Facebook admits striking data-sharing deals with Chinese smartphone makers

Huawei, Oppo, Lenovo and TCL all benefited from data deals with Facebook

Facebook has admitted cutting-in major Chinese smartphone hardware makers into its personal data-sharing deals - including equipment makers banned from US government networks and military installations over espionage fears.

According to The New York Times, one of those companies is Huawei, which US intelligence authorities have flagged as a potential national security threat due to worries the tech giant could use the data to conduct snooping on behalf of China's government.

The news comes not too long after the revelation that Facebook was sharing user data with phone and hardware makers and, according to the report, the social network says it cut deals with at least four Chinese firms.

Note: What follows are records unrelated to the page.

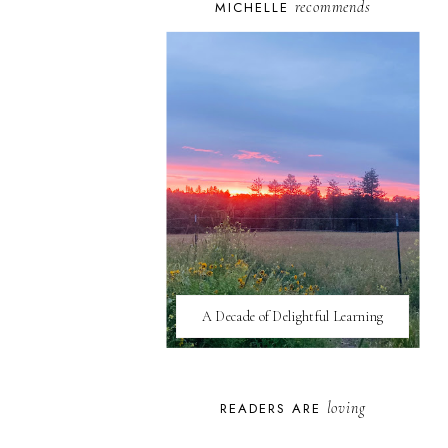
recommends
MICHELLE
A Decade of Delightful Learning
loving
READERS ARE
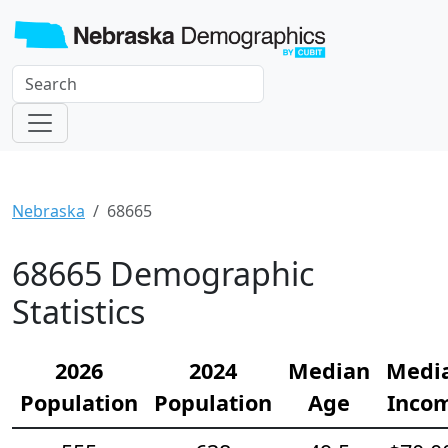
Nebraska
68665
68665 Demographic
Statistics
2026
2024
Median
Medi
Population
Population
Age
Inco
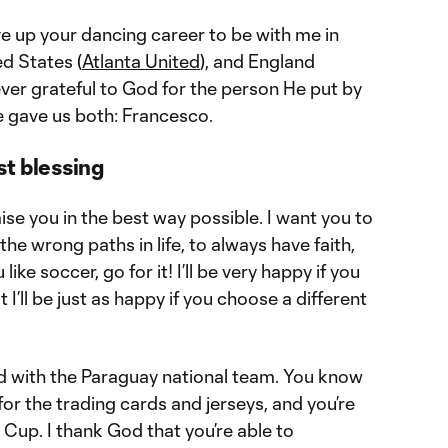
ve up your dancing career to be with me in
ed States (
Atlanta United
), and England
ever grateful to God for the person He put by
e gave us both: Francesco.
st blessing
ise you in the best way possible. I want you to
he wrong paths in life, to always have faith,
like soccer, go for it! I’ll be very happy if you
I’ll be just as happy if you choose a different
ed with the Paraguay national team. You know
or the trading cards and jerseys, and you’re
Cup. I thank God that you’re able to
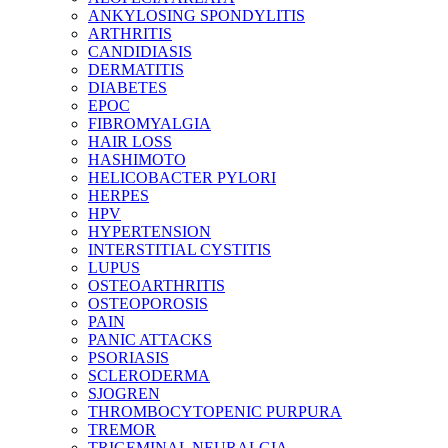
ANKYLOSING SPONDYLITIS
ARTHRITIS
CANDIDIASIS
DERMATITIS
DIABETES
EPOC
FIBROMYALGIA
HAIR LOSS
HASHIMOTO
HELICOBACTER PYLORI
HERPES
HPV
HYPERTENSION
INTERSTITIAL CYSTITIS
LUPUS
OSTEOARTHRITIS
OSTEOPOROSIS
PAIN
PANIC ATTACKS
PSORIASIS
SCLERODERMA
SJOGREN
THROMBOCYTOPENIC PURPURA
TREMOR
TRIGEMINAL NEURALGIA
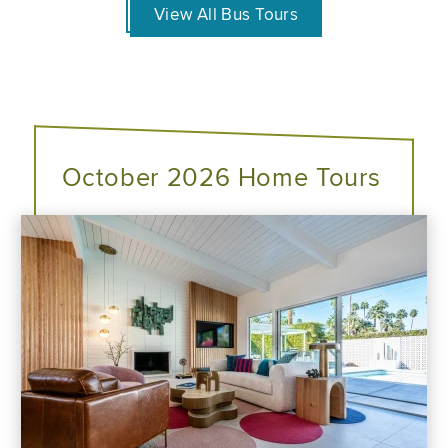
View All Bus Tours
October 2026 Home Tours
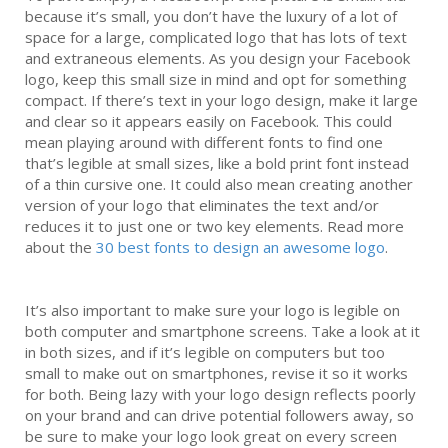
because it’s small, you don’t have the luxury of a lot of
space for a large, complicated logo that has lots of text
and extraneous elements. As you design your Facebook
logo, keep this small size in mind and opt for something
compact. If there’s text in your logo design, make it large
and clear so it appears easily on Facebook. This could
mean playing around with different fonts to find one
that’s legible at small sizes, like a bold print font instead
of a thin cursive one. It could also mean creating another
version of your logo that eliminates the text and/or
reduces it to just one or two key elements. Read more
about the
30 best fonts to design an awesome logo
.
It’s also important to make sure your logo is legible on
both computer and smartphone screens. Take a look at it
in both sizes, and if it’s legible on computers but too
small to make out on smartphones, revise it so it works
for both. Being lazy with your logo design reflects poorly
on your brand and can drive potential followers away, so
be sure to make your logo look great on every screen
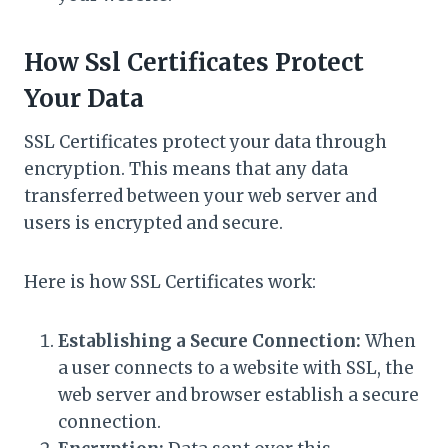
How Ssl Certificates Protect
Your Data
SSL Certificates protect your data through
encryption. This means that any data
transferred between your web server and
users is encrypted and secure.
Here is how SSL Certificates work:
Establishing a Secure Connection:
When
a user connects to a website with SSL, the
web server and browser establish a secure
connection.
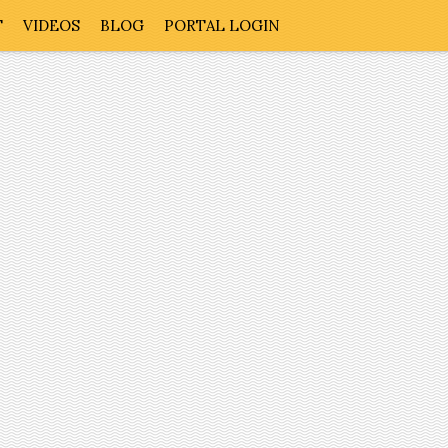
T
VIDEOS
BLOG
PORTAL LOGIN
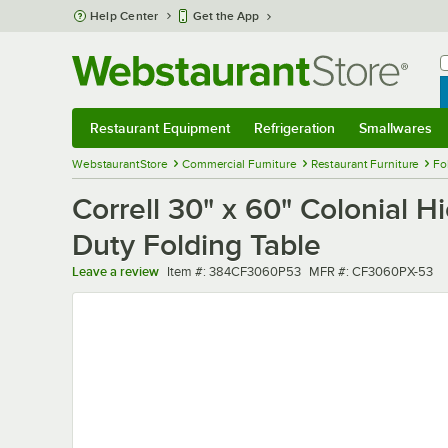
Skip to main content
Help Center
Get the App
W
B
Restaurant Equipment
Refrigeration
Smallwares
Restaurant Equipment
Submenu
Refrigeration
Submenu
Smallwares
Sub
WebstaurantStore
Commercial Furniture
Restaurant Furniture
Fo
Correll 30" x 60" Colonial 
Duty Folding Table
Item number
MFR number
Leave a review
Item #:
384CF3060P53
MFR #:
CF3060PX-53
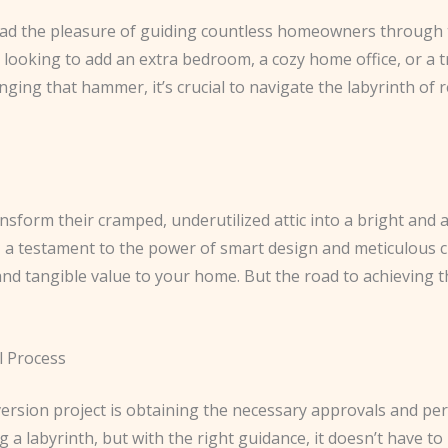
 had the pleasure of guiding countless homeowners through t
looking to add an extra bedroom, a cozy home office, or a tr
nging that hammer, it’s crucial to navigate the labyrinth of
ransform their cramped, underutilized attic into a bright and 
– a testament to the power of smart design and meticulous c
and tangible value to your home. But the road to achieving t
l Process
nversion project is obtaining the necessary approvals and per
g a labyrinth, but with the right guidance, it doesn’t have t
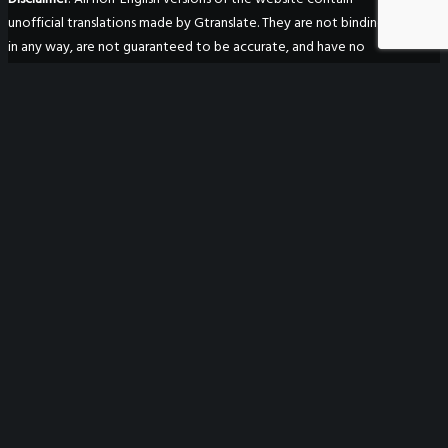
unofficial translations made by Gtranslate. They are not binding
in any way, are not guaranteed to be accurate, and have no
legal effect.
WeGO Secretariat
7F Seoul Global Center
38 Jongro Jongno-gu
Seoul, South Korea 03188
+ 82-2-720-2931
secretariat@we-gov.org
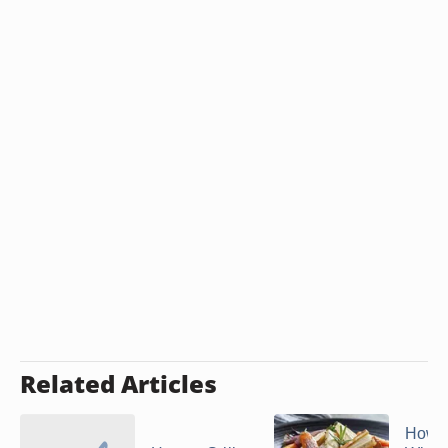
Related Articles
How t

The data-sharing deal is somewhat ironic considering that China has banned Facebook use since 2009, blocking easy access to the social network via the so-called Great Firewall of China.

Anyone in China that wants to access Facebook needs to use proxy servers and VPNs to get around the restrictions, but the increasingly authoritarian government of President Xi - recently made president for life - has also sought to clampdown on their use.

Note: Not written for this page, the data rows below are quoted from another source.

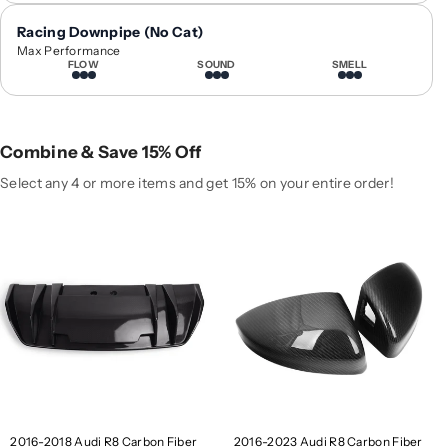
0
0
Racing Downpipe (No Cat)
1
1
Max Performance
6
6
FLOW
SOUND
SMELL
-
-
2
2
0
0
1
1
Combine & Save 15% Off
8
8
Select any 4 or more items and get 15% on your entire order!
A
A
u
u
d
d
i
i
R
R
8
8
C
C
a
a
r
r
b
b
o
o
n
n
2016-2018 Audi R8 Carbon Fiber
2016-2023 Audi R8 Carbon Fiber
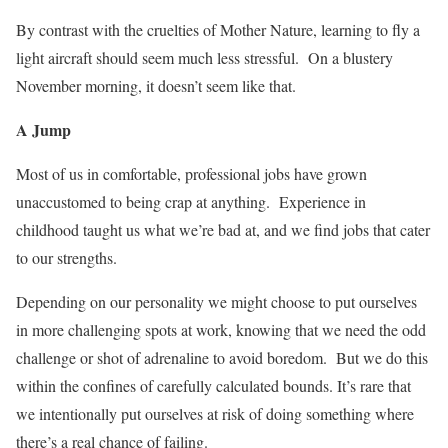
By contrast with the cruelties of Mother Nature, learning to fly a
light aircraft should seem much less stressful.
On a blustery
November morning, it doesn’t seem like that.
A Jump
Most of us in comfortable, professional jobs have grown
unaccustomed to being crap at anything.
Experience in
childhood taught us what we’re bad at, and we find jobs that cater
to our strengths.
Depending on our personality we might choose to put ourselves
in more challenging spots at work, knowing that we need the odd
challenge or shot of adrenaline to avoid boredom.
But we do this
within the confines of carefully calculated bounds. It’s rare that
we intentionally put ourselves at risk of doing something where
there’s a real chance of failing.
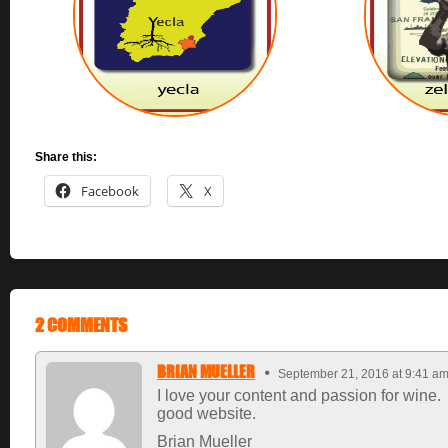
Share this:
Facebook
X
2 COMMENTS
BRIAN MUELLER
September 21, 2016 at 9:41 a
I love your content and passion for wine.
good website.
Brian Mueller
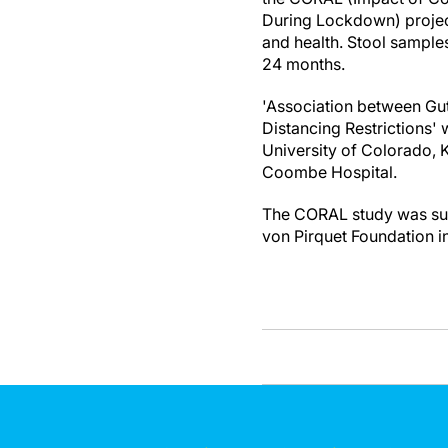
During Lockdown) project
and health. Stool sample
24 months.
'Association between Gut
Distancing Restrictions' 
University of Colorado, K
Coombe Hospital.
The CORAL study was supp
von Pirquet Foundation i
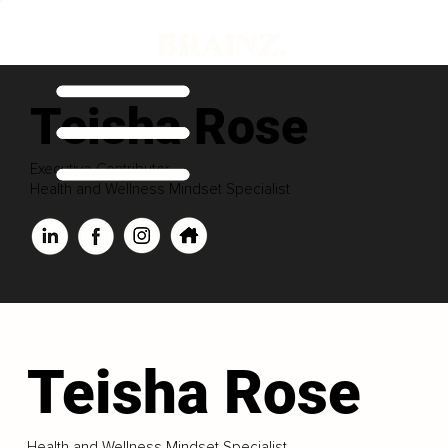
Teisha Rose
Executive Contributor
Health and Wellness Mindset Specialist
Teisha Rose
Health and Wellness Mindset Specialist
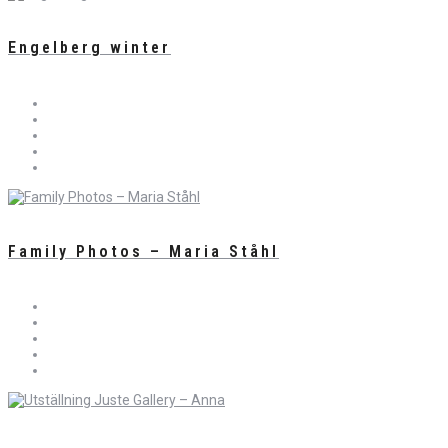
Engelberg winter
Family Photos – Maria Ståhl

"Facebook's integrations with Huawei, Lenovo, Oppo and TCL were controlled from the get go — and we approved the Facebook experiences these companies built," Francisco Varela, the company's vice president of mobile partnerships, said in a statement.

"Given the interest from Congress, we wanted to make clear that all the information from these integrations with Huawei was stored on the device, not on Huawei's servers."

Huawei said in an emailed statement that it never collected or stored Facebook user data but had worked in the past with the social media company to make services "more convenient for users."

Given that Facebook is under an increasing level of scrutiny in the aftermath of the Cambridge Analytica affair, such revelations over data-sharing partnerships and practices come as a bad time for the social network.

However, users show little sign of dumping the platform in any great number in response.